As Arthur fights to recover his Insular jurisdiction for the second time, he faces both Pagan Saxons and a relative. This army of indigenous and foreign usurpers ultimately defeats Arthur, but Mordred himself is also defeated: such is the danger of legislating by the sword. In the course of several battles, Arthur’s sword never appears by name: its performance is limited to imperial success. Caliburn’s absence at the moment of defeat indicates not just the absence of success, but of memory. Forgetting the landed basis of his authority, Arthur left his inheritance open to attack. The defeat demonstrates the fragility of territorial control and conquered gains. Ultimately, the Historia’s narrative structure appeals to moderation and quiet: expanding the bounds of authority increases the value of the family, but more than modest expansion is impossible. Arthur himself ends in Avalon, the land of Caliburn’s origin. This regression negates the intervening imperial progress, circumventing both its past and future with an appeal to an insular border beyond time.
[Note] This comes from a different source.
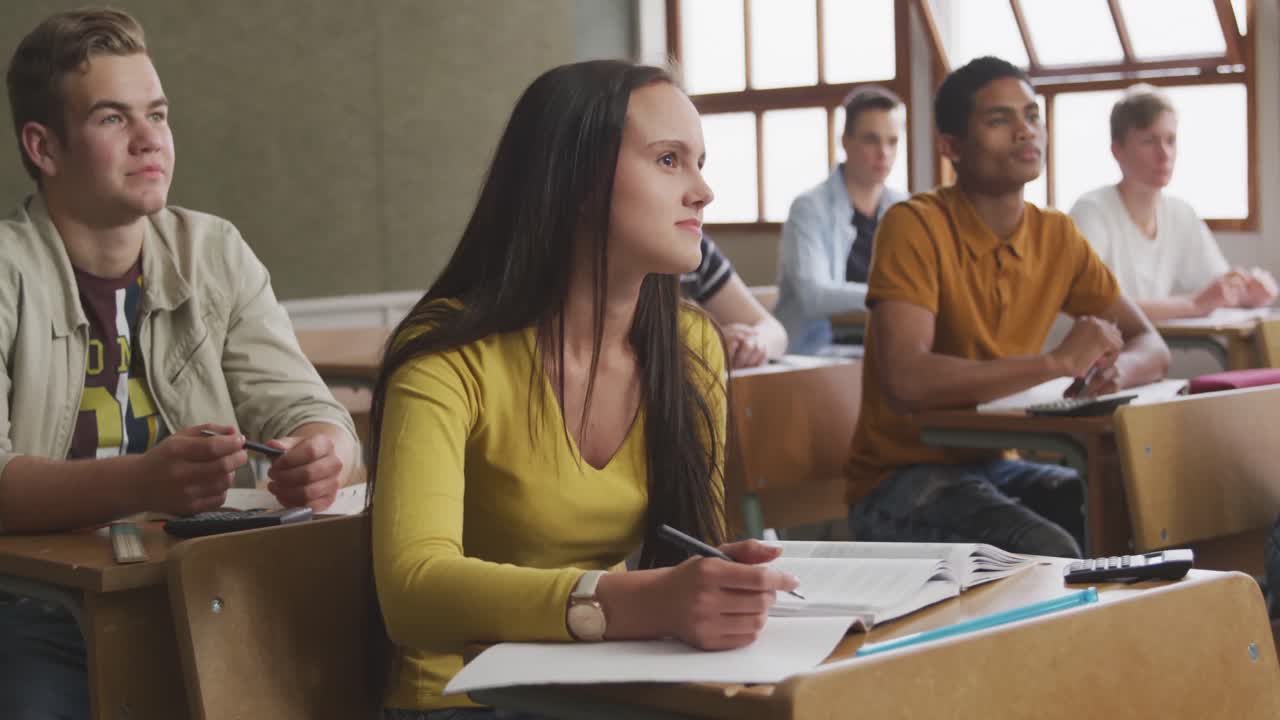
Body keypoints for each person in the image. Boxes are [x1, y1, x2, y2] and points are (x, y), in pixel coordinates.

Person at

The sword’s presence in the Historia thus comments on the ideology of territorial expansion. The commentary continues with each new redaction and translation, for the Historia achieved its own form of cultural imperialism when it became the focus of ideological expression for subsequent historians. Because the Historia controls the shape of Briton history and the pattern of the sword’s presence, its literary effect mirrors the desired effect of military conquest; the Historia becomes a prescriptive rather than descriptive form of history. In the process, as Lee Patterson has also observed, Geoffrey transmits the instability of his own ambivalent vision (202). Yet as the Historia amply demonstrates, conquest incites resistance as the dispossessed seek to reappropriate their territory: Geoffrey’s colonizing historiography also invites counterconquest.61 In the Historia’s reception, judgments of cultures past and present can be read through overt apostrophe as well as in the very detailed ways in which the text is “correcta et abbreuiata.”62 The “correction and abbreviation” of landscape, genealogy, etymology, and chronology provide the most cogent examples of how border cultures penetrate the languages of history. In each case, Arthur serves as a boundary figure, and the narrative of his reign as a mechanism for interrogating cultural bounds.